* _Text segment_
[Start of section]

This is our fix up look sharp series, which will look to profile a selection of Premier League teams for their FPL potential. We’ll give some key info on the players, talk about their first five fixtures and pick out five key individuals from that side, then offer a verdict on them at the end.

In this article, Tom has teamed up (n.b. not double teamed) with Twitter bad boy @FPLChef to profile Everton’s FPL prospects for the upcoming season.

Last season, Ronald Koeman fulfilled his objective by steering his Everton side into the Europa League via a 7th placed finish. This was reaffirmed by the man himself (or, at least, his ghost writer) in a column for ESPN prior to United’s UEL final with Ajax in May, in which he reflected:

“As manager of Everton, I am very much looking forward to playing in the competition next season, with the team having realised our objective when we set out at the beginning of the campaign of qualifying for Europe. For us, this was the first step. The final between Ajax and Manchester United will provide a glimpse as to the next step and where we aspire to be as a club going forward.”

It seems to be that Koeman’s overall strategy for Everton is one of calculated ambition. Ultimately, the aim is the Champions League, but he also seems to implicitly accept that achieving the required top 4 finish may be beyond Everton. Instead, he seems to be plotting to take the scenic route to Europe’s top table via winning the Europa League, as United did last year and Liverpool tried to the year before.

To do this, he has already been overhauling the Everton squad to bring in the depth required to sustain challenging on multiple fronts. As Chef says:

“Everton have been doing some good business in the transfer market this summer, quietly going about their business and signing some players with room to grow and improve.”

So what’s going on with Everton’s squad? Let’s dive in…

The squad

Koeman is a manager whose approach I certainly like to follow whenever I’m playing Football Manager. This is because he’s a manager with a history of blooding and trusting the young players (I love my regens) whilst buying in a mix of those with great potential and/or experience to build the team. This means the blend of the team includes both the young tyros and the wiser heads who use their experience in games on the field and guide the youngsters’ development off of it.

There is already a nucleus of quality players at Everton, with former Villan Idrissa Gana Gueye perhaps the most unsung. Unbelievably, his average 4.1 tackles and 2.5 interceptions per game last season bettered that of Chelsea’s scamperer-in-chief N’Golo Kante, who made on average 3.6 tackles and 2.4 interceptions per game. Long-time stalwart (and FPL legend) Leighton Baines and the currently injured duo Yannick Bolasie and Seamus Coleman are other examples of latent quality in the Everton squad. Of the young blood, the likes of Tom Davies, Nick’s favourite Dominic Calvert-Lewin, and bargain bucket fave Mason Holgate also saw some game time last year, and will be expecting to continue their development this season through regular first-team involvement.

[End of section]

* _Exercise prompt_
Can you pick up the Everton FPL preview after its final sentence and keep writing it?

* _Pixel coordinate listings_
[Start of section]

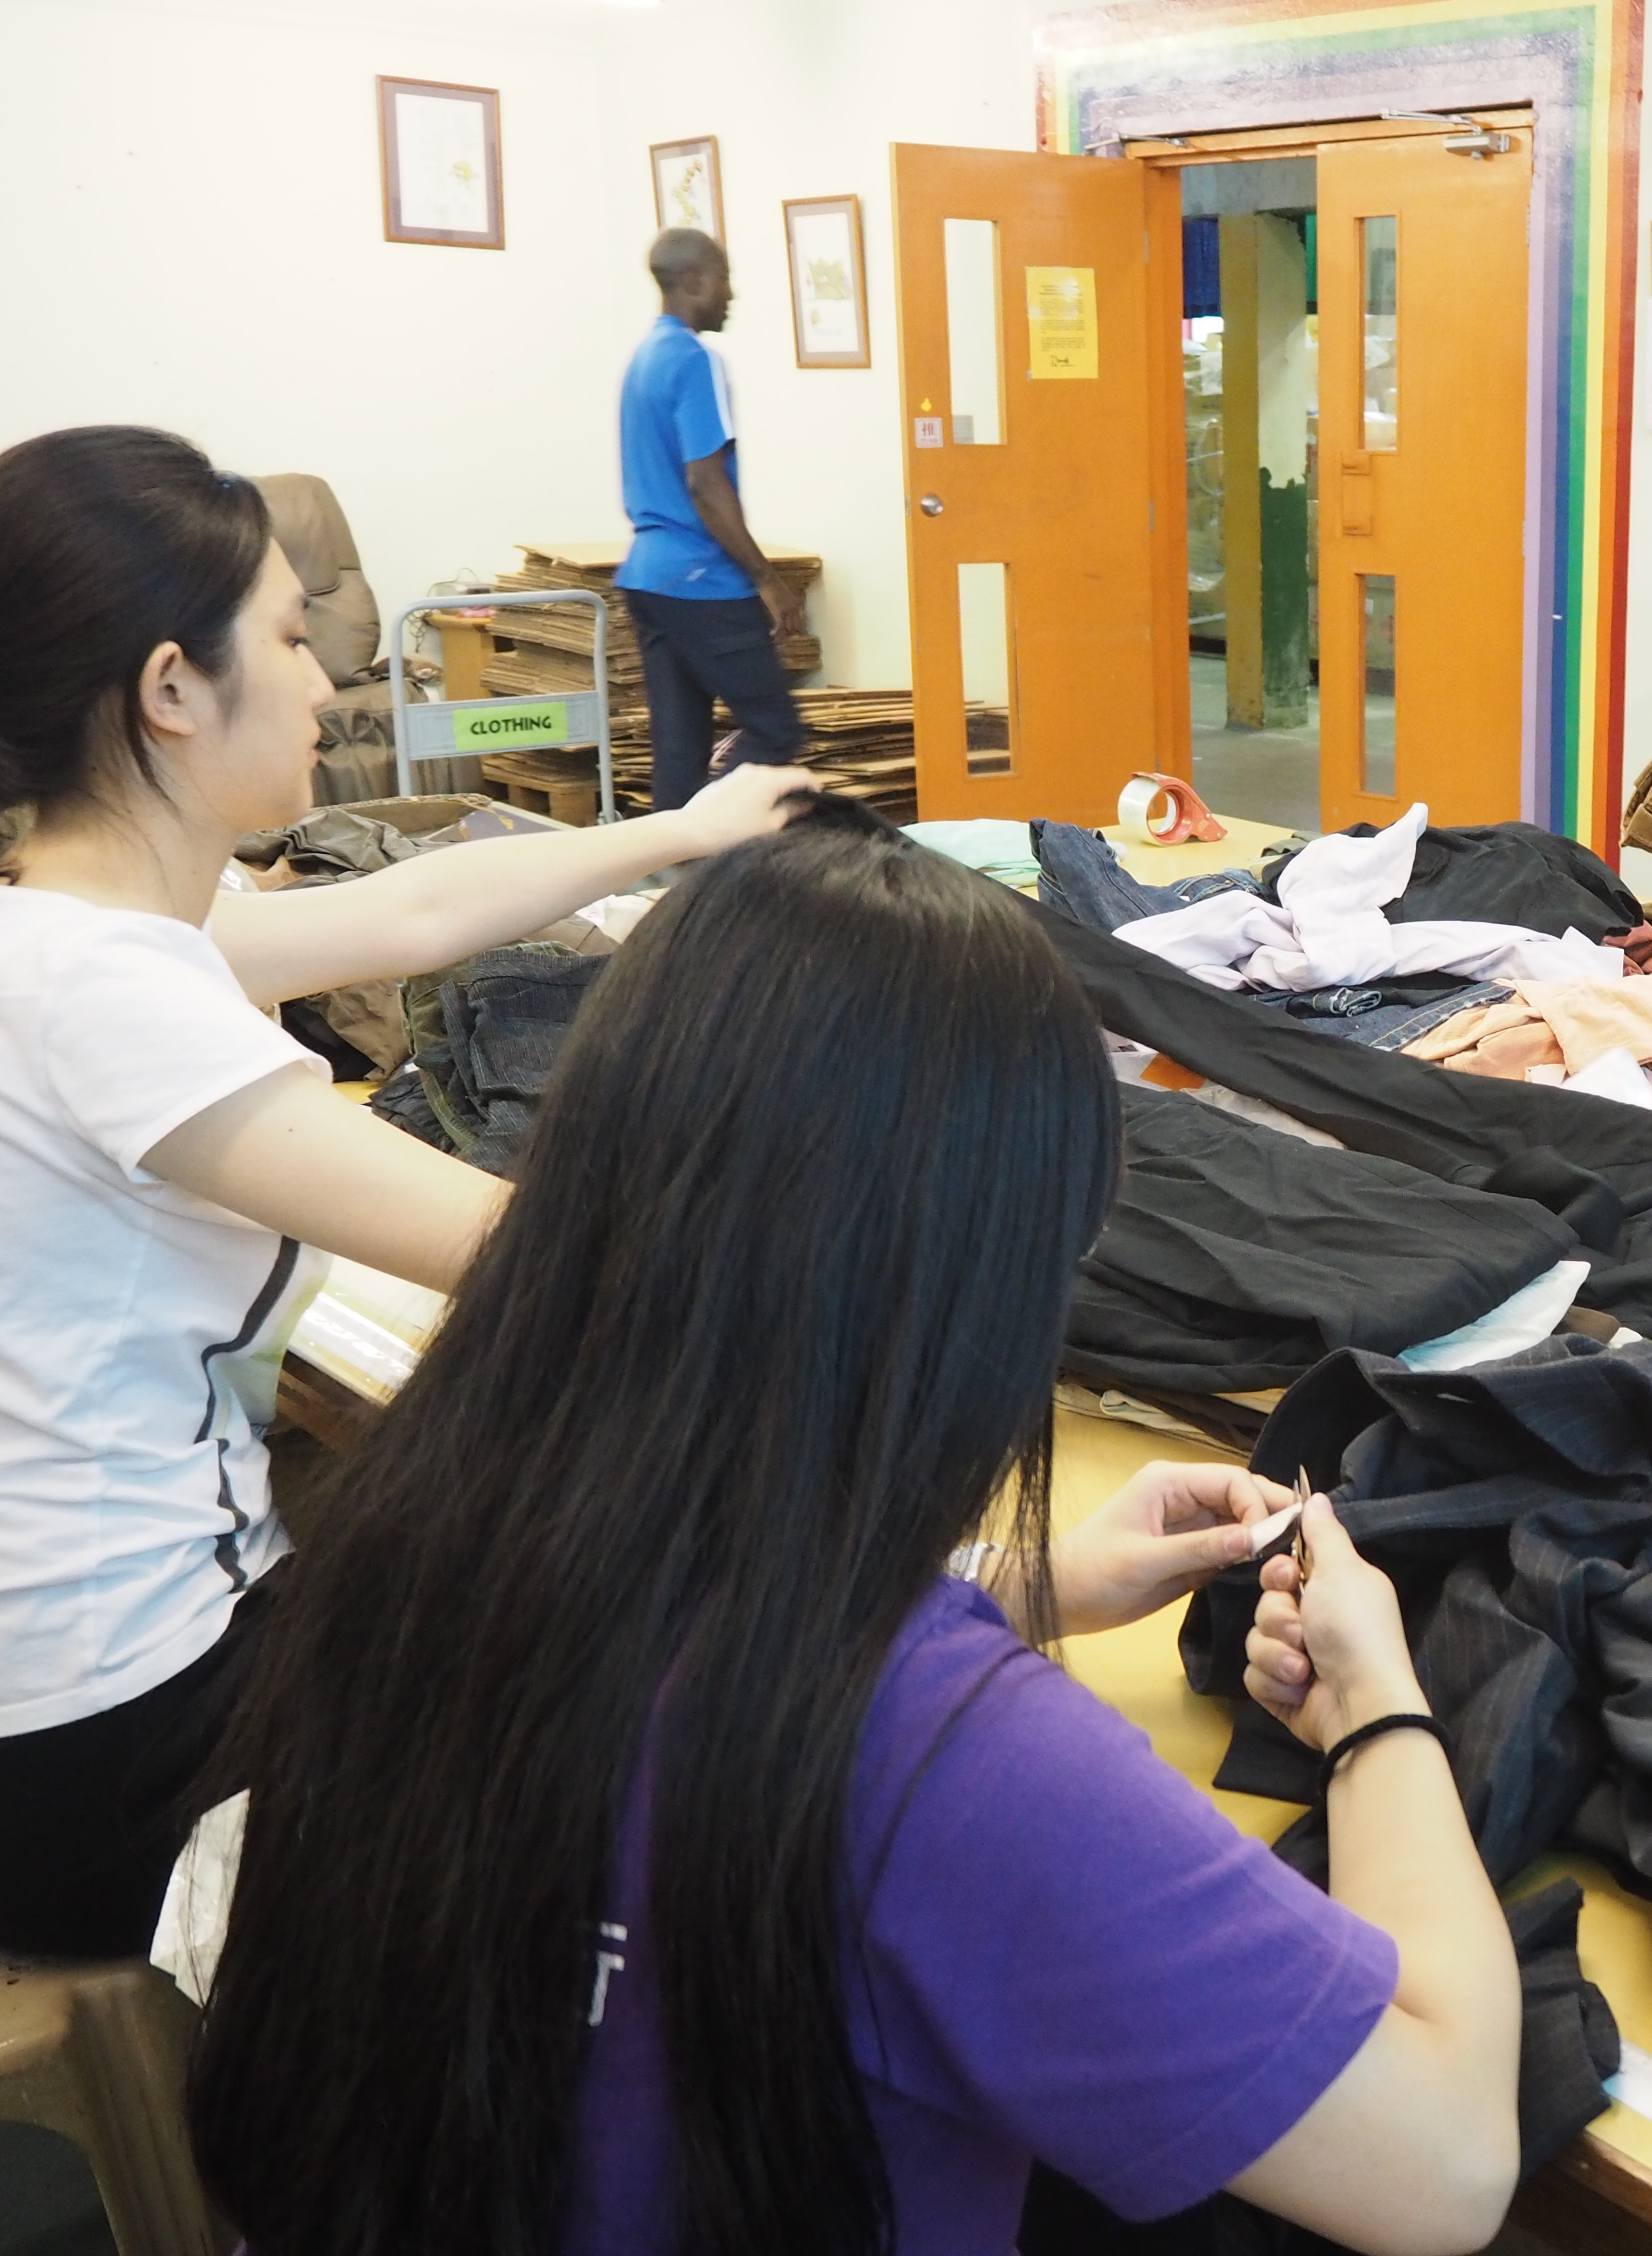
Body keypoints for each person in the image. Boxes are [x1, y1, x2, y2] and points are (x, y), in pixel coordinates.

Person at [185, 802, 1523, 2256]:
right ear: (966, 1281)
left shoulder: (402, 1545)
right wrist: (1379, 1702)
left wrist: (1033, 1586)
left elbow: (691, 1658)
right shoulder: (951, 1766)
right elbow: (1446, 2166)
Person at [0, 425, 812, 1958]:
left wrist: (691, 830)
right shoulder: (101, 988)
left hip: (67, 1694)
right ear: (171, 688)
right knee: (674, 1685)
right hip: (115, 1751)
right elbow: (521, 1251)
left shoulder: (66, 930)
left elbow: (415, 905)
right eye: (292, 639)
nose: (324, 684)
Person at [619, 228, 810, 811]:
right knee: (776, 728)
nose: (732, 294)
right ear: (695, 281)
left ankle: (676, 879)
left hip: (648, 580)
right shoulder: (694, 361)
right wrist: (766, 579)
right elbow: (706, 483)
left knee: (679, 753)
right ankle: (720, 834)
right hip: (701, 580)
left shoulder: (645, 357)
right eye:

[End of section]

* _Answer to this problem_
On top of this, the big news this summer, as Chef said, has been Koeman’s manoeuvring in the transfer market.

These newcomers are in the shape of ex-Ajax captain Davy Klaassen, former 4.0 keeper extraordinaire Jordan Pickford, defender Michael Keane, the striker Sandro Ramirez, utility man Cuco Martina and a relative unknown called Wayne Rooney all joining (so far) since May.

Those moves are, actually, quite logical when you look at them:

  • With Ross Barkley looking to be on the way out, Klaassen seems a more than decent replacement as that dynamic offensive and creative outlet
  • With Maarten Stekelenburg and Joel Robles failing to convince in goal, young Pickford could well become Everton’s “Neville Southall of the modern era” for years to come between the sticks
  • With Phil Jagielka’s legs giving way, Keane rejuvenates the defence and a partnership with Big Ashley Williams looks strong
  • Martina provides extra experienced cover at full back, with Coleman out for a while yet as he convalesces after his horrific injury and young Holgate (who filled in last season) apparently seen as more of a central defender than a full back in the long run

Further moves seem in the offing, with £40m+ bids for Swansea’s Icelandic playmaker (and FPL darling) Gylfi Sigurdsson apparently being made amidst reports the Dutchman is targeting three further big signings to help his squad cope with the demands of European football through acquiring quality in depth.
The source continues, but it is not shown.